Preoperative anemia has been associated with increased morbidity and mortality after cardiac surgery, but little is known on its prognostic value in the setting of redo procedure. This study aimed to investigate whether preoperative anemia is an independent determinant of adverse events in this augmented risk patients’ subset.
A retrospective, observational, cohort study of prospectively collected data was undertaken on 409 consecutive patients referred for redo cardiac procedures between January 2011 and December 2020 (mean age of 62 ± 12.7 years, octogenarians 5.6%, female 52.8%, diabetes 19.5%, chronic kidney disease 30%, urgent/emergent status 34.8%, third-time sternotomy 9.8%). The EuroSCORE II calculated an average mortality risk of 25.7 ± 15.4%. The prevalence of preoperative anemia (according to World Health Organization definition) and its relationships with postoperative morbidity were obtained. Selection bias was balanced with propensity-matching method.

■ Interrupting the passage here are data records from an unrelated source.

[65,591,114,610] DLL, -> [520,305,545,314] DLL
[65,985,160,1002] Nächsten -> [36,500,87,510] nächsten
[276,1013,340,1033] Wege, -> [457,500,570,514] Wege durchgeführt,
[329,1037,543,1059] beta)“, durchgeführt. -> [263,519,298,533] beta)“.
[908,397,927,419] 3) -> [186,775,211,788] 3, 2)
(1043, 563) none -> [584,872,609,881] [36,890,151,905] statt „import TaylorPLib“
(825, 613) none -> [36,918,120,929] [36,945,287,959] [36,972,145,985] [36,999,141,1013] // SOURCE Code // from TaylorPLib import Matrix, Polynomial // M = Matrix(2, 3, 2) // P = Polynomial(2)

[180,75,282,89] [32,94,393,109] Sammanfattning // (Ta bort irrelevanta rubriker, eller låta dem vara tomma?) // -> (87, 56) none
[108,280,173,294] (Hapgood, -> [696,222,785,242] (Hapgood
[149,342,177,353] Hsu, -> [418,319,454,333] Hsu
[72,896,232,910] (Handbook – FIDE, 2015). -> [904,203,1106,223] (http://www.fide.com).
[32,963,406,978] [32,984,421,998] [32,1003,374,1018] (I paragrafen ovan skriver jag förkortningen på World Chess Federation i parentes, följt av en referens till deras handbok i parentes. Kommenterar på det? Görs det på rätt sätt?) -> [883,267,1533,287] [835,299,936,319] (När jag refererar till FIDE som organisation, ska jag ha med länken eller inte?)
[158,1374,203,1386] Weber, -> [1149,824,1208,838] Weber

The prevalence of preoperative anemia was 41%. In unmatched analysis, significant differences between the anemic and non-anemic group emerged in the risk of postoperative stroke (0.6% vs 4.4%, p = 0.023), postoperative renal dysfunction (29,7% vs 15.6%, p = 0.001), need for prolonged ventilation (18.1% vs 7.2%, p = 0.002), high dosage inotropes (53.1% vs 32.9%, p < 0.001) along with both length of ICU and hospital stay (8.2±15.9 vs 4.3±5.4 days, p=0.003 and 18.8±17.4 vs 14.9±11.1, p=0.012 ). After propensity matching (143 pairs), preoperative anemia was still significantly associated with postoperative renal dysfunction, stroke and need for high dosage inotropes.
Preoperative anemia is significantly associated with acute kidney injury, stroke and need for high dosage inotropes in patients referred for redo procedures. Further studies are warranted to determine whether preoperative low hemoglobin concentration is a marker of severity of illness or a modifiable risk factor.